We used a sequencing technology known as nanopore sequencing, which allowed us to target any region within the genome using programmable coordinates. The sequencer can be programmed to recognize and reject specific DNA sequence fragments during a sequencing experiment. Eliminating laboratory-based molecular targeting allows us to choose new diagnostic targets at will, such as: B. newly discovered STR extensions.

This means we can target all 50 conditions in a single test, plus any additional targets needed by the clinician. Notably, we have already added certain pharmacogenetic genes that can predict adverse drug side effects in predisposed individuals.

For example, our custom test can diagnose a person with HD, predict the likelihood of passing the mutation on to their children, and create an individual drug metabolism profile for commonly prescribed antidepressants in HD such as citalopram and escitalopram, thereby avoiding high risk of drug toxicity.

The future of genetic testing

The nanopore technology used in this test is smaller and cheaper than current clinical tests. The device is the size of a stapler and costs around $1,000 to purchase compared to the hundreds of thousands needed for mainstream sequencing technology. We anticipate that these factors will provide incentives for enrollment in pathology labs within the next 2-5 years. We anticipate that state-of-the-art nanopore devices will readily replace older molecular methods such as Southern blotting.
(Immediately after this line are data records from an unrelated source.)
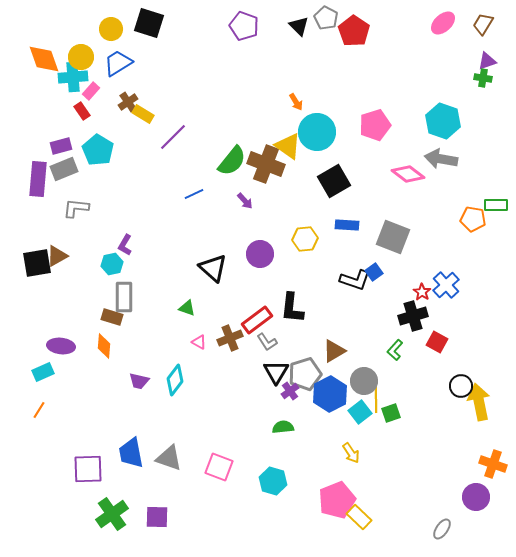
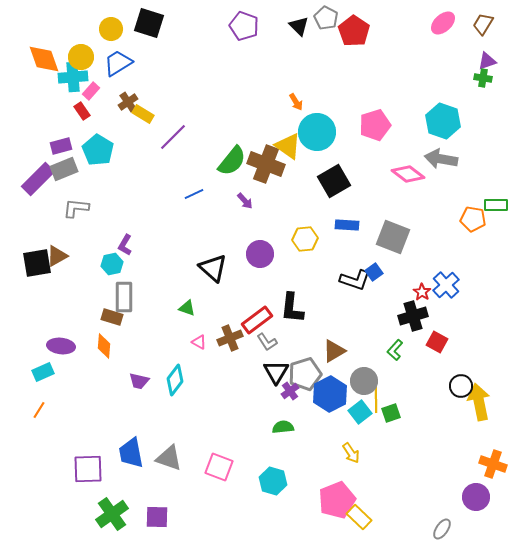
purple rectangle at (38, 179): rotated 40 degrees clockwise
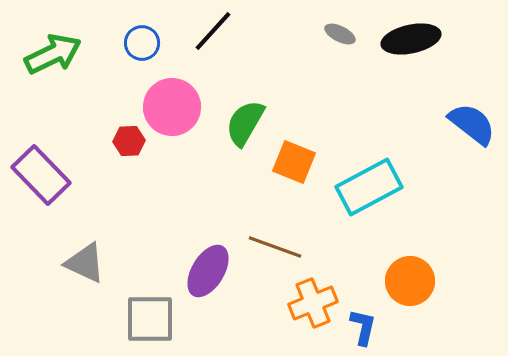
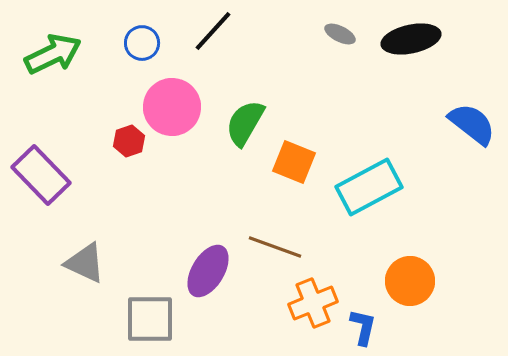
red hexagon: rotated 16 degrees counterclockwise
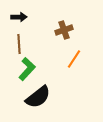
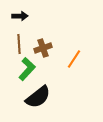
black arrow: moved 1 px right, 1 px up
brown cross: moved 21 px left, 18 px down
Due to the flexible nature of this technology, we also anticipate that it will be an excellent tool for discovering new genetic links to suspected hereditary diseases.

It is estimated that Less than 50% of rare disease patients receive an accurate genetic diagnosis, even with extensive whole-genome testing. It is likely that many of the unresolved patients have more difficult genetic alterations in difficult-to-sequence regions such as STR regions. With more robust targeted genome sequencing, potentially pathogenic regions are likely to be implicated in many diseases of unknown cause.

Sanjog Chintalaphani is a medical student at UNSW Sydney School of Medicine and St Vincent Clinical School. He collaborates with the Kinghorn Center for Clinical Genomics at the Garvan Institute of Medical Research.

The statements or opinions expressed in this article reflect the views of the authors and do not constitute the official policy of the AMA, the MJA or InSight+ unless otherwise stated.